Each product progresses through defined stages:
Stage 1 – Product Definition
- Manufacturer provides verified technical data
- Urban Choices structures attributes and variants
- Industry experts validate ergonomics, compliance, and positioning
Stage 2 – Base Product Model Creation
- A definitive visual reference is established
- Geometry, proportions, and materials are locked
- This becomes the visual “master”
Stage 3 – Variant Expansion
- Bases, finishes, fabrics, and accessories are applied systematically
- Variants inherit from the base model (not recreated manually)
Stage 4 – Scene & Contextual Asset Development
- Corporate, public, healthcare, education, or industrial contexts
- Lifestyle vs. technical vs. sales-driven imagery
- All scenes reference the same underlying model
2. Role Clarity & Governance
Urban Choices acts as the orchestrator, not the bottleneck.
| Role | Responsibility |
|---|---|
| Manufacturer | Product truth, technical accuracy |
| Industry Experts | Validation, compliance, use-case alignment |
| Urban Choices | Data structure, standards, governance |
| Creative / AI Systems | Asset generation within constraints |
| Sales Agents | Consumption, not creation |
Key governance rule:
Sales agents never modify core product imagery—only select from approved assets.

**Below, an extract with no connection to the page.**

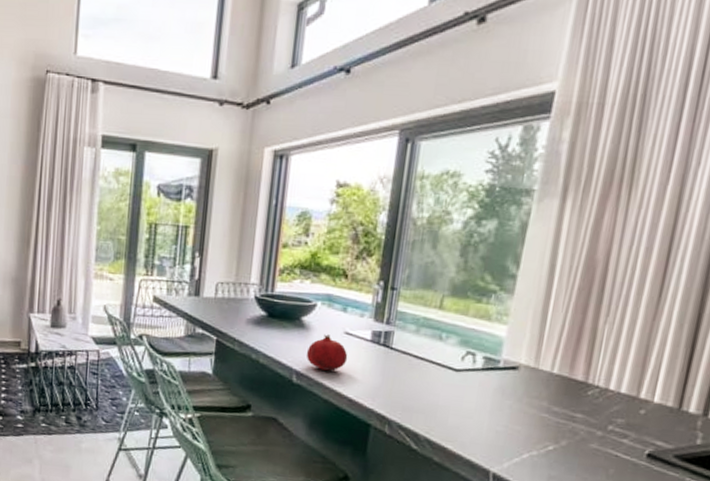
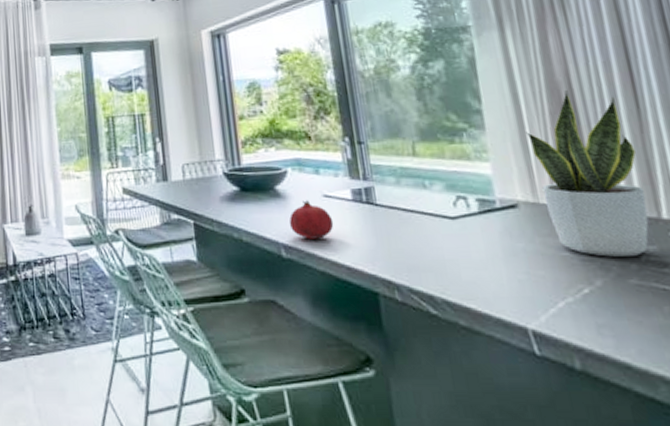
potted plant: none [543,269,642,426] -> present [526,90,649,257]

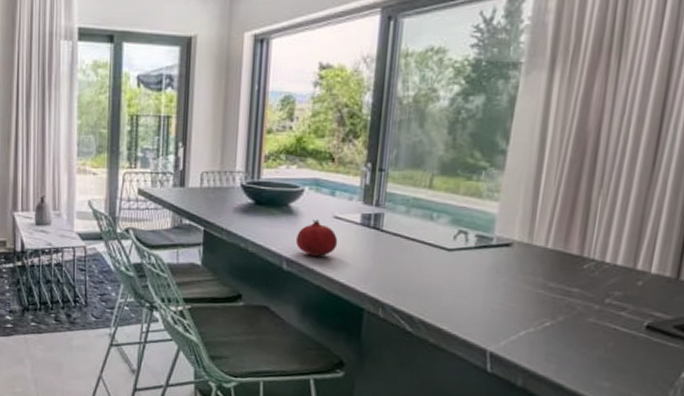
potted plant: present [526,90,649,257] -> none [537,141,636,299]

3. Approval & Version Control
Every asset follows:
- Defined approval gates
- Versioning (v1.0, v1.1, v2.0)
- Change logs linked to product updates
This ensures:
- Historical traceability
- Confidence when products evolve
- Legal and commercial defensibility
C. Asset Development: Building Long-Term Platform Value
1. Modular Asset Strategy
Urban Choices will build modular visual assets, not one-off images:
- Base product model
- Interchangeable components (bases, arms, fabrics)
- Reusable environments
- Overlay layers (branding, annotations, data callouts)
This dramatically reduces:
- Cost per new asset
- Time-to-market for new products
- Dependency on continuous re-shoots or redesigns
2. AI-Enabled, Human-Governed
AI will be used as an accelerator, not a decision-maker.
AI applications:
- Variant generation from approved base models
- Scene placement within defined environments
- Lighting, perspective, and consistency enforcement
Human oversight ensures:
- Brand integrity
- Manufacturing realism
- Industry credibility
3. Asset Lifecycle Thinking
Every asset is designed with a multi-year lifespan:
- Initial onboarding
- Sales enablement
- Specification support
- Marketing reuse
- Archive and replacement
Assets are retired deliberately, not abandoned.